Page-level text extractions
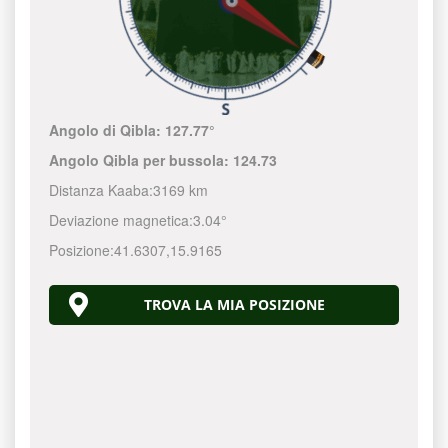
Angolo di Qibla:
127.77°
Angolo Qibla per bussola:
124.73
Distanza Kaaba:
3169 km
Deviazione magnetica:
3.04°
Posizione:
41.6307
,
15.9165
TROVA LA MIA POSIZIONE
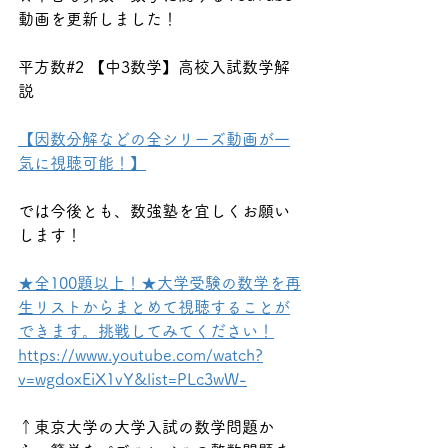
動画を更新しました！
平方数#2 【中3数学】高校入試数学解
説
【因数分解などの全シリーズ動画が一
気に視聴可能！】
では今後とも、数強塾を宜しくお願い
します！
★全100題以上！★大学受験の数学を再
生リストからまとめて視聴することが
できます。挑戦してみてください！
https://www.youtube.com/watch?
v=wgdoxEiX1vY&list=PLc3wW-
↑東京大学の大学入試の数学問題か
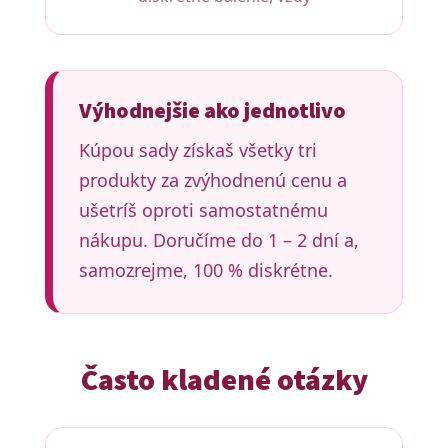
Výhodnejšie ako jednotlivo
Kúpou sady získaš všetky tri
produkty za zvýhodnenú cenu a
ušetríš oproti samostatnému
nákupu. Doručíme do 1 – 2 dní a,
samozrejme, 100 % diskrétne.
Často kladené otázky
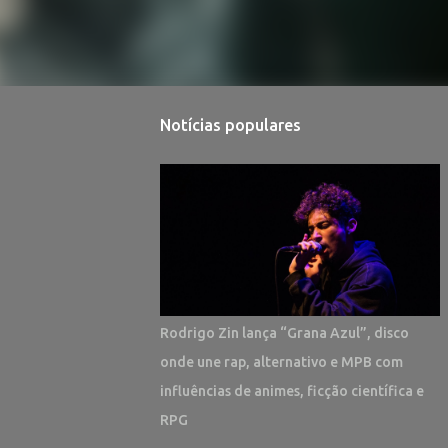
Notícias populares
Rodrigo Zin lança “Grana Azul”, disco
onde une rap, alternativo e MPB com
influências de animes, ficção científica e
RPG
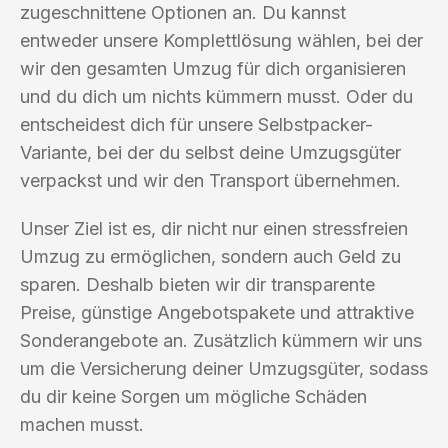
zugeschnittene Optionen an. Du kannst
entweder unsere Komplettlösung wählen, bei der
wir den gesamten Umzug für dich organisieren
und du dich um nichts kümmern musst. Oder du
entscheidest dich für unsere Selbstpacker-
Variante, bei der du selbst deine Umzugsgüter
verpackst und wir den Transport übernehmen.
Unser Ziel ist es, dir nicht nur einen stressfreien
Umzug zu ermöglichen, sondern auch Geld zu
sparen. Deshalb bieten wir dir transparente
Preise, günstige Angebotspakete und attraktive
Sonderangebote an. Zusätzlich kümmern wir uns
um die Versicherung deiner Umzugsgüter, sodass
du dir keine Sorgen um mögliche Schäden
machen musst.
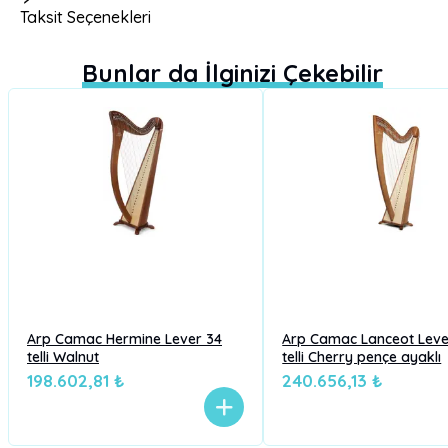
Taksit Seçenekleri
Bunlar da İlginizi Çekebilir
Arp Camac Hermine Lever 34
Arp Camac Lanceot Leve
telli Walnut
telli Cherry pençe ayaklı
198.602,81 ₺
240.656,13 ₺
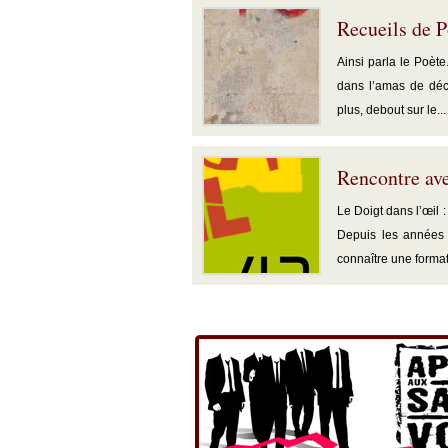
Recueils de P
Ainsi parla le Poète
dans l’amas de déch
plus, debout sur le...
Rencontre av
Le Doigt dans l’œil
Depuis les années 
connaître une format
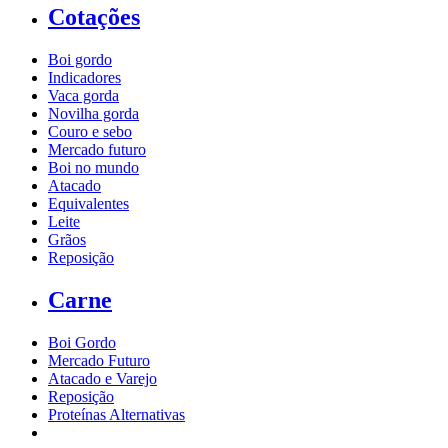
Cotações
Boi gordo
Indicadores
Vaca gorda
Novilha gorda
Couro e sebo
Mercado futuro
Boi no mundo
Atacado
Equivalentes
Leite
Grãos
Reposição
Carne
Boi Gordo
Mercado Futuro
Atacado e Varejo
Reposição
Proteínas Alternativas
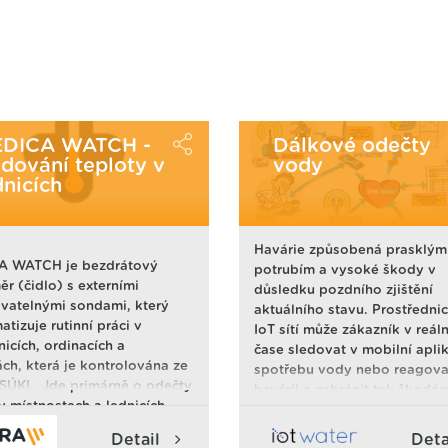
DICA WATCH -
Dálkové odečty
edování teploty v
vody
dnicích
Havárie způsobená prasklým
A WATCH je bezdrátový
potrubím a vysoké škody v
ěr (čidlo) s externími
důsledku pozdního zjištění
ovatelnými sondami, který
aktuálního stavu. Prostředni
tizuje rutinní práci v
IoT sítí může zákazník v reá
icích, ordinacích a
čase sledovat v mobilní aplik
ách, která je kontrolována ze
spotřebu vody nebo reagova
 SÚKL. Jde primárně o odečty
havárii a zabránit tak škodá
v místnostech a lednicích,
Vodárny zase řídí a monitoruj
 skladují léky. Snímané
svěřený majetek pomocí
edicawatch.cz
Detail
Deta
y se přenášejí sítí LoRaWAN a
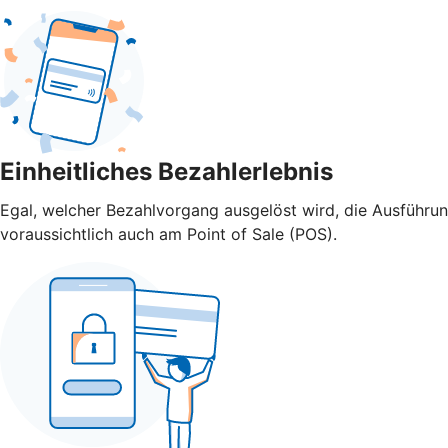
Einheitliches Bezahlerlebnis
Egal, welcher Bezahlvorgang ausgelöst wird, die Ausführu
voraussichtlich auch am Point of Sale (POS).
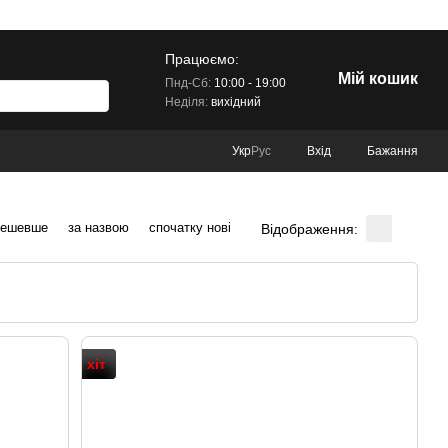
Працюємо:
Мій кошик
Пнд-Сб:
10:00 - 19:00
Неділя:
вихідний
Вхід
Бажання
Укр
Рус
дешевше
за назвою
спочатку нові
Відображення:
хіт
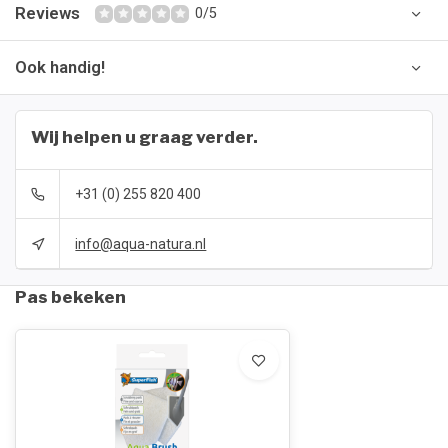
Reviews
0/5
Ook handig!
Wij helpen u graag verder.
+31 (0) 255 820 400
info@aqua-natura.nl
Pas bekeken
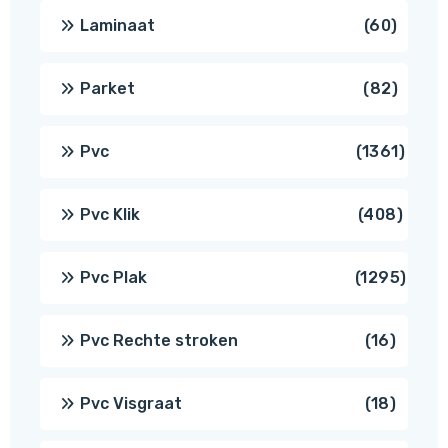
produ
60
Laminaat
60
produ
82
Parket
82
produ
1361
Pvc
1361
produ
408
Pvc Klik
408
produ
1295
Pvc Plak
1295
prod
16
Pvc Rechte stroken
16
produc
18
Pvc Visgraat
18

● Instruction: Please begin at the line that has "Recueils de P" and stop after the line that has "Proteínas Alternativas", changing "Leite" to "Laticínios" and keeping every other word as it is. Give back only those lines, without the pictures.

● Reply to the exercise:
Recueils de P
Ainsi parla le Poète
dans l’amas de déch
plus, debout sur le...
Rencontre av
Le Doigt dans l’œil
Depuis les années 
connaître une format
Cotações
Boi gordo
Indicadores
Vaca gorda
Novilha gorda
Couro e sebo
Mercado futuro
Boi no mundo
Atacado
Equivalentes
Laticínios
Grãos
Reposição
Carne
Boi Gordo
Mercado Futuro
Atacado e Varejo
Reposição
Proteínas Alternativas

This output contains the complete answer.